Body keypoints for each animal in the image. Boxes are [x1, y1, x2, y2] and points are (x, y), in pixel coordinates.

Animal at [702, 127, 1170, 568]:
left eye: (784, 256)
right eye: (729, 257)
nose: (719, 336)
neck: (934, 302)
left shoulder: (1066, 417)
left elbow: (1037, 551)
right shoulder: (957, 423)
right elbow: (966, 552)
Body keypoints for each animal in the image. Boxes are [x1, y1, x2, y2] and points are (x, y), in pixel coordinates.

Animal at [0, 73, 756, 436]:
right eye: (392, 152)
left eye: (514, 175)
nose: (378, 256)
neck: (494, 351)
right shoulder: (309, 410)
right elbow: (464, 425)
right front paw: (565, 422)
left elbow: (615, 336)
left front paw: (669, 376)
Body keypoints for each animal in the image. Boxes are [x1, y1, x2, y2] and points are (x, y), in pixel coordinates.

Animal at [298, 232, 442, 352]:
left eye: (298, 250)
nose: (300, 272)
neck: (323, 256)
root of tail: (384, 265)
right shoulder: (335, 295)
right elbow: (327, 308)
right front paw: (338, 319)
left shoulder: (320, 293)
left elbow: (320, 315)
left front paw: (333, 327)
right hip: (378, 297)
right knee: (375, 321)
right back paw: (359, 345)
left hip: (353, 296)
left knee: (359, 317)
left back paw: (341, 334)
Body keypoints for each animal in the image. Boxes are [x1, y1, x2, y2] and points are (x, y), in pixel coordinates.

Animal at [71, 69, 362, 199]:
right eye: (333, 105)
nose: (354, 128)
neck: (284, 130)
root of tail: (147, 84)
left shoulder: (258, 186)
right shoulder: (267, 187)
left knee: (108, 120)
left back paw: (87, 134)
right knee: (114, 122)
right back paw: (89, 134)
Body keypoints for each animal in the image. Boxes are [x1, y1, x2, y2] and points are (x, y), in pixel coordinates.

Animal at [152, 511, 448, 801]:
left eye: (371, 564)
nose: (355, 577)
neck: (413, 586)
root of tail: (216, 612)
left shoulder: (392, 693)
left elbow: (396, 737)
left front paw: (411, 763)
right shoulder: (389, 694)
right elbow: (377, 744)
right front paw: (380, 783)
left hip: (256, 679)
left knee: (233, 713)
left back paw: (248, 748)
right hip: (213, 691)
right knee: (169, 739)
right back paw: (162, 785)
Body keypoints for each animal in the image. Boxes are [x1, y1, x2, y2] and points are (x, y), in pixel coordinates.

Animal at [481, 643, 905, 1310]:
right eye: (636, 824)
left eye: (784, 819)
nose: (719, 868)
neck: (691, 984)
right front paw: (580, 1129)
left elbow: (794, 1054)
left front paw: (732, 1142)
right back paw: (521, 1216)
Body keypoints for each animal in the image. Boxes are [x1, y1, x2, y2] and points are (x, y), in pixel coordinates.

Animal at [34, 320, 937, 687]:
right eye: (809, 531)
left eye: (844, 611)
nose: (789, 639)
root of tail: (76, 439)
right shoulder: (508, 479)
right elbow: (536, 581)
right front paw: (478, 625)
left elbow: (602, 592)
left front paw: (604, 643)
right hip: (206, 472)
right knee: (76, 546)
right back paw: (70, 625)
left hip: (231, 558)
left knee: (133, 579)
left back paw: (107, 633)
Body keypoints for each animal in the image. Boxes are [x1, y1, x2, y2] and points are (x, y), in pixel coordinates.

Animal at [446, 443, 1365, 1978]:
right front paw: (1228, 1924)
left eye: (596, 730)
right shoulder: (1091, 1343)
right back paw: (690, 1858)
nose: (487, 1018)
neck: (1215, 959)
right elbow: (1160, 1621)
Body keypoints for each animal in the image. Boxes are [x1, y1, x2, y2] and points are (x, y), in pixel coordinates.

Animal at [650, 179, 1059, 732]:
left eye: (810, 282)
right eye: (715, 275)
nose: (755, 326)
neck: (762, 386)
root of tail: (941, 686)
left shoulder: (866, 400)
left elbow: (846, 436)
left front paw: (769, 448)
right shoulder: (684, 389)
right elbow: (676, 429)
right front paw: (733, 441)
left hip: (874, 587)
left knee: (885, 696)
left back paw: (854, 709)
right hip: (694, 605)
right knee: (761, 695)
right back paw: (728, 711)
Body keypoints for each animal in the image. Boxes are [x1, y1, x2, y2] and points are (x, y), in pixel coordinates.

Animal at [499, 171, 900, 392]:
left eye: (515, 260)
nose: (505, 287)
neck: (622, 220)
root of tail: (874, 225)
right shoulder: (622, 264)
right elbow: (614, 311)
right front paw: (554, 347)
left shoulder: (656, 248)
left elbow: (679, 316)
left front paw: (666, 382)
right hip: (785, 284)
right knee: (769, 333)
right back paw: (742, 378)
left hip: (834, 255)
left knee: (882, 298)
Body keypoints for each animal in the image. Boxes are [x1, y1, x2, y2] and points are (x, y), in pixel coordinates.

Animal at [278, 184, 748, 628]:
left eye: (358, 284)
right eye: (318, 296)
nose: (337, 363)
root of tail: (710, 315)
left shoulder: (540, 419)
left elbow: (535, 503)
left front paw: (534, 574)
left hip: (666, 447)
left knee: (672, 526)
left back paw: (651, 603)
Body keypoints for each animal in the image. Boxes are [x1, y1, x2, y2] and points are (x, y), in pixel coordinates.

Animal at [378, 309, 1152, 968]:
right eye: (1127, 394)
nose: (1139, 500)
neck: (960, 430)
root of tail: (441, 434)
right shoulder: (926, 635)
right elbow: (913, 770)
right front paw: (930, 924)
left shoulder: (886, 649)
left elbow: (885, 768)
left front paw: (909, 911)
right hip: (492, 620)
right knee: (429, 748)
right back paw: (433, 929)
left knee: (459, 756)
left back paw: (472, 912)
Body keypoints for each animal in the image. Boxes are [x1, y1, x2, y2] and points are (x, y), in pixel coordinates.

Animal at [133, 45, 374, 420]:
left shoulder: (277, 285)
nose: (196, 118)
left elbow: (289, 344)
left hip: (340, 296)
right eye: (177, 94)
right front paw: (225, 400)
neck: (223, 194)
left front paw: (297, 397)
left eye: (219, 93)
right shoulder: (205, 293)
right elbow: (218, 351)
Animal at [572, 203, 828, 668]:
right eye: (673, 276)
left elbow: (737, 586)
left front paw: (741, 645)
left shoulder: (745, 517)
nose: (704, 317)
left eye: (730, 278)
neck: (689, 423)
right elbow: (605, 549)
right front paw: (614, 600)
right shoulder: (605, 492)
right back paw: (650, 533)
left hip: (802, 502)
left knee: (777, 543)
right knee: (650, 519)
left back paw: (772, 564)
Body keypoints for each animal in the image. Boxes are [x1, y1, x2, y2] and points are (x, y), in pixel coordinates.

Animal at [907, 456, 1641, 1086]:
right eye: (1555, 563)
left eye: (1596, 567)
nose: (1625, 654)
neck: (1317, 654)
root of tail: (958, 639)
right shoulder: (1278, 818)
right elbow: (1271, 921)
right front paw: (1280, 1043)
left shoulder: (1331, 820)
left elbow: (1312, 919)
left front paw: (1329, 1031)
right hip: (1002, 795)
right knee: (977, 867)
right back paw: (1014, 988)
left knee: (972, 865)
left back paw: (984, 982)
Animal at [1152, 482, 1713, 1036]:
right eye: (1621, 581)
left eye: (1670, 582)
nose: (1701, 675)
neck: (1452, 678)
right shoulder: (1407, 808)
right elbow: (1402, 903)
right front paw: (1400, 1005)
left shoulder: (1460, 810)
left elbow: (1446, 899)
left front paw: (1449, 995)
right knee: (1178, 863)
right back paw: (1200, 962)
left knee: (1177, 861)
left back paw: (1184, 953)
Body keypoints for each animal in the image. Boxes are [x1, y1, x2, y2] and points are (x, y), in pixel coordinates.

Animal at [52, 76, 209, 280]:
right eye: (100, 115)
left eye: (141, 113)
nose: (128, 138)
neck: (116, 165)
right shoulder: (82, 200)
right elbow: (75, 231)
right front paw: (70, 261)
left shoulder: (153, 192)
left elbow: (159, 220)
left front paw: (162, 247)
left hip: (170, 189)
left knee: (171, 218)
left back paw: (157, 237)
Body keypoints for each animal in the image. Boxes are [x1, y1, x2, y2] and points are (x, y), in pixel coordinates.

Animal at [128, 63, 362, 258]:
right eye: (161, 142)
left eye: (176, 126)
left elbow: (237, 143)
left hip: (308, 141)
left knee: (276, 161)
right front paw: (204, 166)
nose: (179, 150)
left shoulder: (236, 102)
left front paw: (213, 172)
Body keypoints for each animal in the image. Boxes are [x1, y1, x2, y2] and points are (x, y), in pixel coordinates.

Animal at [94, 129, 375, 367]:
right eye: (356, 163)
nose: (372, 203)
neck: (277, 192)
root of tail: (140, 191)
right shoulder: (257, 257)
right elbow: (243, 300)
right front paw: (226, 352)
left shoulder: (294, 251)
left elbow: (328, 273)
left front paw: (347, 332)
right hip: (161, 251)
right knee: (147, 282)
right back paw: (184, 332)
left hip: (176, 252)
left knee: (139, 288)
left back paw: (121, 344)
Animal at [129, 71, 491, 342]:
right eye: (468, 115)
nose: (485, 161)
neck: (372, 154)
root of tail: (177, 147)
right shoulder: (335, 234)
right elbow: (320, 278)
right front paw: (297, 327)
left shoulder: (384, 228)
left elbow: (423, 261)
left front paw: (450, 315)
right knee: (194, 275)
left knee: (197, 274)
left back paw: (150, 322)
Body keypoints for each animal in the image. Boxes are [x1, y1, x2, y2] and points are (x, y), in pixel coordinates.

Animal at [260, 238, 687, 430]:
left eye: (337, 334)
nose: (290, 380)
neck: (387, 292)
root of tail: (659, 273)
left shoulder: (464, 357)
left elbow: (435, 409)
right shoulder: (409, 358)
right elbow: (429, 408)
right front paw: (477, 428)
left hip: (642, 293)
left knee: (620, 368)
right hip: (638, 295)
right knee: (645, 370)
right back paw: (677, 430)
_ _ _ _
→ **TASK STATEMENT**
Provide a count of the lines in the data above that include the word "tail", stating the number alone.

→ **FINAL ANSWER**
12